Picture: Jenn Yerkes presents at the BirdsCaribbean conference.
By Mark Yokoyama
St. Martin wouldn’t be what it is today without birds. It emerged from the sea as a barren rock millions of years ago. Seabirds were probably the first animals to live here, raising their chicks and depositing a layer of poop that would provide nutrients for the first plants. The seeds of sea grape trees and countless other plants were brought here by birds as well.
When humans arrived, birds and their eggs were a source of food. Fishermen used birds to locate fish at sea. The behaviour of the frigate bird was an indicator of bad weather before satellite forecasts. Birds were also a part of culture. St. Martiners gave them names and told stories about them.
Today, birds face many challenges on St. Martin and in the Caribbean. The wild spaces that birds depend on are small and shrinking, as islands continue to develop and build. Non-native animals, like rats and mongoose, are deadly to bird chicks and eggs. The region is home to over 150 kinds of birds that are found nowhere else in the world, and many of these species are rare.
From July 25 to 29, over 250 bird scientists, conservationists and educators gathered at the BirdsCaribbean International Conference in Guadeloupe. The mission of the organization is to protect birds and their habitats. There are many ways this is done.
Scientific research helps us understand the challenges birds face. This year, a lot of research about bird survival and recovery after hurricanes was presented. For example, Hannah Madden presented a study of the Bridled Quail-dove population on Statia. Sadly, about three-quarters of these doves died during and after the hurricanes of 2017. Future research will tell us how quickly they are able to recover.

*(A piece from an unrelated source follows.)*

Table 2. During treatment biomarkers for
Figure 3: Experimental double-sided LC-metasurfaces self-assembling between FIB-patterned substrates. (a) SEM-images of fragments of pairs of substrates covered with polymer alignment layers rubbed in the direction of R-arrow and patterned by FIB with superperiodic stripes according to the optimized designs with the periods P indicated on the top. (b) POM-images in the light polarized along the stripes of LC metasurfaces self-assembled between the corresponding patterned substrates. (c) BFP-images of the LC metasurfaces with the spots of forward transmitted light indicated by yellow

Conservationists present their work preserving or restoring wild spaces. Like on St. Martin, these success stories seem rare on most islands, but they can be inspiring. Orisha Joseph presented on the restoration of Ashton Lagoon at Union Island in the Grenadines. The project took over a decade through many obstacles, but it transformed an abandoned marina project to a vibrant wild space that could be enjoyed by wildlife and people.
Educators around the Caribbean are helping kids and people of all ages discover and fall in love with birds and nature. The conference is a place to share ideas and educational tools. Jenn Yerkes from St. Martin presented on how to use local culture, like folklore, to generate interest in nature. She also shared how bird education can be valuable after a natural disaster like Hurricane Irma.
On St. Martin, it is easy to be saddened by ecological problems, like the dump and pollution. While these issues are also facing other islands throughout the region, there are some solutions and successes. The BirdsCaribbean conference is a chance to share and learn. Hopefully, the result will be a new generation of Caribbean people with a deep love for nature, scientific discoveries that help us understand what birds need, and a desire to work together to preserve natural heritage all over the Caribbean.